Detective Sgt. T.J. McDermott has been Missoula's sheriff-elect for nearly three months. In a Democratic primary marred by internal departmental strife, McDermott scored a nearly 3,000-vote victory over his closest challenger, Undersheriff Josh Clark. And with no Republican running on the November ballot, the tense back-and-forth that came to characterize the race this spring appeared to be a thing of the past.
But like a boxer after the bell, Clark kept swinging last week when he filed a formal complaint against McDermott with the Montana commissioner of political practices. Among his allegations were a failure on McDermott's part to disclose in-kind donations by Missoula law firm Datsopoulos, MacDonald and Lind, including use of the firm's phone system, use of the corporate offices and the hosting of a May 8 meet and greet. Clark's complaint went on to emphasize that direct corporate contributions are expressly prohibited under Montana's Corrupt Practices Act.
McDermott wasn't the only candidate courting donors under a law firm's roof. According to an email invite and Facebook event posting, Clark's campaign hosted a meet-and-greet of its own March 26 at Garlington, Lohn and Robinson. Clark's disclosure forms show his campaign did pay for the food and drink, but do not list any reimbursement for or donation of the actual office space used to house the event.
Clark told the Indy this week that he's preparing an amended filing to rectify the issue. In it , he'll claim use of the space as an in kind dontation from his wife, a Garlington employee.
McDermott's campaign manager, Jim Parker, released a statement in response to Clark's allegations claiming the campaign had never taken donations from any corporations—the law firm included.
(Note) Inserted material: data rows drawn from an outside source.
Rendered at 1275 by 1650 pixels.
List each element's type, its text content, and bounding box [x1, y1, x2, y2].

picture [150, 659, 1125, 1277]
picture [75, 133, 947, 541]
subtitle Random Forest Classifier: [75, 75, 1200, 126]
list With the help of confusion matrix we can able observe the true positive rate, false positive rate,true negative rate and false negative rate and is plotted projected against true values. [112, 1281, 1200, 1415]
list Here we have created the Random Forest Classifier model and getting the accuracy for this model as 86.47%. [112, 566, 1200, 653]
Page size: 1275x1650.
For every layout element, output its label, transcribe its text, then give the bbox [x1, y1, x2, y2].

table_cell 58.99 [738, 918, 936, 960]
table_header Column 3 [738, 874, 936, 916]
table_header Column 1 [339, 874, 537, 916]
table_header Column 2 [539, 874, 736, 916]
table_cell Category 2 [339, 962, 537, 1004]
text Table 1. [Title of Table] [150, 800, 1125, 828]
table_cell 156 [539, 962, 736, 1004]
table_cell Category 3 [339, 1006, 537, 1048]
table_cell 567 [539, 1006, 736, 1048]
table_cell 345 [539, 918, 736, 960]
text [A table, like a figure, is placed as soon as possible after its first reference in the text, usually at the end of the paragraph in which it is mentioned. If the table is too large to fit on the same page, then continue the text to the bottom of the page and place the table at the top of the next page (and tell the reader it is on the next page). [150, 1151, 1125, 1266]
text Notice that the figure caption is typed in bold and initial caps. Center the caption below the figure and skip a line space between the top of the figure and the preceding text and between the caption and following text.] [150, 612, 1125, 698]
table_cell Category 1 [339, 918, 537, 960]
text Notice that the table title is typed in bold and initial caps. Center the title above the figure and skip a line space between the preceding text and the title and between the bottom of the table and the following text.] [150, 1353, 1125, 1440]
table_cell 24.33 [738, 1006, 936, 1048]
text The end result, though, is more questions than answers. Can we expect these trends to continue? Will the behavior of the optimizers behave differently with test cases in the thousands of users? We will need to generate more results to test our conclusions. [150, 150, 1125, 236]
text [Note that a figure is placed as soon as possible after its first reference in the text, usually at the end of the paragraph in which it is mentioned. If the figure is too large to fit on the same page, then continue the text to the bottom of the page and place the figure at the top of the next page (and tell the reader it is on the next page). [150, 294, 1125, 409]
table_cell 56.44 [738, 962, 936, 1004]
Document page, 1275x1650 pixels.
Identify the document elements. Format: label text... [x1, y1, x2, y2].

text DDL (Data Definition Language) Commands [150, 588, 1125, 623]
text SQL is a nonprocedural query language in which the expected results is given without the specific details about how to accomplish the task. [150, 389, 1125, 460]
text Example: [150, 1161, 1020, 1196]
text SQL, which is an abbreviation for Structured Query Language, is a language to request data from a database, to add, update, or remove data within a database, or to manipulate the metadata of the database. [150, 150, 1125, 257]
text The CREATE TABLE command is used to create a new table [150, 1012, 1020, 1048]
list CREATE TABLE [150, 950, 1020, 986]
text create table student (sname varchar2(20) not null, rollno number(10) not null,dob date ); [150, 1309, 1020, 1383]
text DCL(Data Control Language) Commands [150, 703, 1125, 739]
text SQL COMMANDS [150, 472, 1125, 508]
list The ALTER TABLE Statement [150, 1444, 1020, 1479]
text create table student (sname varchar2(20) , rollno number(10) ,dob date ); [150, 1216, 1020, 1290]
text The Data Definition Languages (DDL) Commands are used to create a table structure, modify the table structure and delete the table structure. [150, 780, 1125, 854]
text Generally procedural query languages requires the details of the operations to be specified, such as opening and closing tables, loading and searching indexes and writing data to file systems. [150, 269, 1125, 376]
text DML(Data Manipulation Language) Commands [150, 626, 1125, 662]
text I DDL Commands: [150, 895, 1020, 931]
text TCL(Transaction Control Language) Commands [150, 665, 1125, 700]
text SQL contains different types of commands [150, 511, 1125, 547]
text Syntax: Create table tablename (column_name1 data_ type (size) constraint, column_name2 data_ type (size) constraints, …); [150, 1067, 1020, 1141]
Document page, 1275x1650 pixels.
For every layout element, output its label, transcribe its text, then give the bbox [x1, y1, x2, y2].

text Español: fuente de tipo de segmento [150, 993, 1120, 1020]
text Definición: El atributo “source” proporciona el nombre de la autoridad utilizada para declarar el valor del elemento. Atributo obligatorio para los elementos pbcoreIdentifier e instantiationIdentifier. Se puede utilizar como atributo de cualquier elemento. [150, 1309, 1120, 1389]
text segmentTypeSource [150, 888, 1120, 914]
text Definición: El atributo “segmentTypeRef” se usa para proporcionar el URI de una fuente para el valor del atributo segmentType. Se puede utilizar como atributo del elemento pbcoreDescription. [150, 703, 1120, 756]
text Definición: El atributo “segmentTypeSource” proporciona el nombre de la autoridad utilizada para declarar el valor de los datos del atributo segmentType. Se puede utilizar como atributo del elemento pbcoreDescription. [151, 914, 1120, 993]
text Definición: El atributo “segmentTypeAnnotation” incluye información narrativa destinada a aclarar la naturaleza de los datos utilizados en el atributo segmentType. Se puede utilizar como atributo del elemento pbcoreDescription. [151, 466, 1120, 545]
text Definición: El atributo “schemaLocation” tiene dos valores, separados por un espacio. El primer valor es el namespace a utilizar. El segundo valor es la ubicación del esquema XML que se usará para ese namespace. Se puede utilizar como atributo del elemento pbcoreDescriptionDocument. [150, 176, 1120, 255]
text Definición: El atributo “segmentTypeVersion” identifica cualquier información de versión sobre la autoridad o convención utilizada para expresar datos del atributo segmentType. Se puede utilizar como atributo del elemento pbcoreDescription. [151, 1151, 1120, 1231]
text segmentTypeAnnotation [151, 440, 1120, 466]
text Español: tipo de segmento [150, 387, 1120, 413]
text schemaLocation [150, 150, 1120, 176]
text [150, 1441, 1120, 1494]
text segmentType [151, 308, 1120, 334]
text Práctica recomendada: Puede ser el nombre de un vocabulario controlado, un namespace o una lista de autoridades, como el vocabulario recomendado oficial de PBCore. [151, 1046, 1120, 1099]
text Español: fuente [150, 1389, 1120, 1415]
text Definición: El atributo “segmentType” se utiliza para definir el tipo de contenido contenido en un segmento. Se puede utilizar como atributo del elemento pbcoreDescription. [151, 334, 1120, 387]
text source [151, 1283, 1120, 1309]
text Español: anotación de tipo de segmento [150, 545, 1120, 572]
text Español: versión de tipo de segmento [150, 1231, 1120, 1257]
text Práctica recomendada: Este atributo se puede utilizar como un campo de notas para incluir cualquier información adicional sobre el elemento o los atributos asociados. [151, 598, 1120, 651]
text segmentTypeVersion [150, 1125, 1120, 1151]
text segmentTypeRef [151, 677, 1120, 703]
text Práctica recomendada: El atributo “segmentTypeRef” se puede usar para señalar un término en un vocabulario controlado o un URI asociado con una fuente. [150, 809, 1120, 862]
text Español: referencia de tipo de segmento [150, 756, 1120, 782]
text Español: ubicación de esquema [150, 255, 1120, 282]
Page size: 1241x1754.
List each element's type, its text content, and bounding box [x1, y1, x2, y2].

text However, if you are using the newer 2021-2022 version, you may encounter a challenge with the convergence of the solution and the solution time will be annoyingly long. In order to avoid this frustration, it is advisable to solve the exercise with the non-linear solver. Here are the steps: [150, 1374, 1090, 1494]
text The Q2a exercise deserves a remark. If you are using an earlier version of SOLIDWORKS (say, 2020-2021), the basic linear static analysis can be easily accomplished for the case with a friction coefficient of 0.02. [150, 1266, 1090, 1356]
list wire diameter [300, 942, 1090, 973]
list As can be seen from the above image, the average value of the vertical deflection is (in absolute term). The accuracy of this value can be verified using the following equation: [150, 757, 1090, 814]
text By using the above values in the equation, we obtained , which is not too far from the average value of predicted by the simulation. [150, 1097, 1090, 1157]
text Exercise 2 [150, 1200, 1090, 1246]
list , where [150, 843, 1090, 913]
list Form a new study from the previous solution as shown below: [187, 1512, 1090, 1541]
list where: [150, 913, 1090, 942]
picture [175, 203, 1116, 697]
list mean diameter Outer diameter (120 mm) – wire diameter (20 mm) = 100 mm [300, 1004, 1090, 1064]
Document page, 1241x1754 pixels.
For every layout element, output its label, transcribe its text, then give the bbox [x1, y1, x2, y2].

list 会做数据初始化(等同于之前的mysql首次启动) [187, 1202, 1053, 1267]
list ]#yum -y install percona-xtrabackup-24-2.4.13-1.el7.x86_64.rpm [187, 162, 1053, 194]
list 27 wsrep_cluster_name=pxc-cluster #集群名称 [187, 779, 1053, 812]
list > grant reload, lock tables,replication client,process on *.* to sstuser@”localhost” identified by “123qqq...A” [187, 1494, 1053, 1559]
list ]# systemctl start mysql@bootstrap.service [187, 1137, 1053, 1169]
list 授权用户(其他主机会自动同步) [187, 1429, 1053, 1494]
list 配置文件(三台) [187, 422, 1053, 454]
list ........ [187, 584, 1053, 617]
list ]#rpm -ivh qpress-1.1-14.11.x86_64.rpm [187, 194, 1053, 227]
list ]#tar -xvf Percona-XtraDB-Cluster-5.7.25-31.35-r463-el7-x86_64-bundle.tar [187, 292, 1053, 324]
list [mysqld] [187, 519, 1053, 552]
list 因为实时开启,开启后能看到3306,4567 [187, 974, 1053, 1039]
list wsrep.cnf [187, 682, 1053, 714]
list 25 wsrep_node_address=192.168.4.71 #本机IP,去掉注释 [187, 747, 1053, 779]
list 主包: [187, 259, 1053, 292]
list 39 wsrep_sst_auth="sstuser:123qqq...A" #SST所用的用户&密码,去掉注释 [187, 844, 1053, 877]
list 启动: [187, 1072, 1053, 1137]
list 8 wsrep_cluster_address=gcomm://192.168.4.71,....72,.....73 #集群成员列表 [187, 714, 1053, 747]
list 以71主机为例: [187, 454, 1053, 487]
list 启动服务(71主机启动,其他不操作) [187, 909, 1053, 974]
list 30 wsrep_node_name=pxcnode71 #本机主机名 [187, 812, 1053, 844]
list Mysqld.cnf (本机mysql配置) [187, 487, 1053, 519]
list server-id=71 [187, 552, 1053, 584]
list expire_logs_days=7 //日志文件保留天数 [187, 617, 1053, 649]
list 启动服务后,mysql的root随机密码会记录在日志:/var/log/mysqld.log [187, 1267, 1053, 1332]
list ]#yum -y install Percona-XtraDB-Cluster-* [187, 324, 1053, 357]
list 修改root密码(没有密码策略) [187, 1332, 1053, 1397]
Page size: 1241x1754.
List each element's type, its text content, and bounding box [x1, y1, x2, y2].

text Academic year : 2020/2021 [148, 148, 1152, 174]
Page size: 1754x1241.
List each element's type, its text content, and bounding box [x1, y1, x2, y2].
The campaign is still studying the allegations and plans to respond in full to Commissioner Jonathan Motl and the public. If McDermott did violate any reporting provisions, he could be on the hook for a fine of $500 or three times the amount of the unlawful contributions, whichever is greater.
It will likely take Motl a couple months to reach a decision. Hopefully that will be the end of it. Truth and accountability are critical in the electoral process, but they're also going to be important elements in fixing whatever the hell is going on inside the sheriff's department. That's one mission we can all agree shouldn't revolve around winners and losers.